In their essay, "The Influence of History on States’ Compliance with Human Rights Obligations," Adam Chilton and Eric Posner conclude that modern human rights practices are partially a function of phenomena from distant history: colonization patterns, geography, and old institutions. They contrast the predictive power of these factors with that of participation in the modern international human rights legal regime. They conclude that ratified human rights instruments in the aggregate have had little effect on governments’ rights practices, and that researchers should turn to factors other than treaties for robust explanations (if not solutions) for the wide variation in human rights practices across states.

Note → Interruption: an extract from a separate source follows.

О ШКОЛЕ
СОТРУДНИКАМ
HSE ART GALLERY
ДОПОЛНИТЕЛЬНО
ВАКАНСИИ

In this essay, we disaggregate several aspects of the human rights regime that much of the existing scholarship — including The Influence of History — has largely aggregated. In doing so, we show that aggregation obscures nuances of treaty engagement and effects that might meaningfully implicate the normative role of the human rights regime. We argue that the “treatment” of a human rights regime is not synonymous with the point of ratification. As others have noted, ratification commonly works through international and domestic processes and institutions and operates over a long time-horizon, extending well before and after the moment of legal obligation. We conclude that to understand the process by which treaty engagement might influence rights conditions, scholars should build on those studies that recognize and take advantage of this insight.
Citation
Kevin Cope & Cosette D. Creamer, Disaggregating the Human Rights Treaty Regime, 56 Virginia Journal of International Law, 459–480 (2016).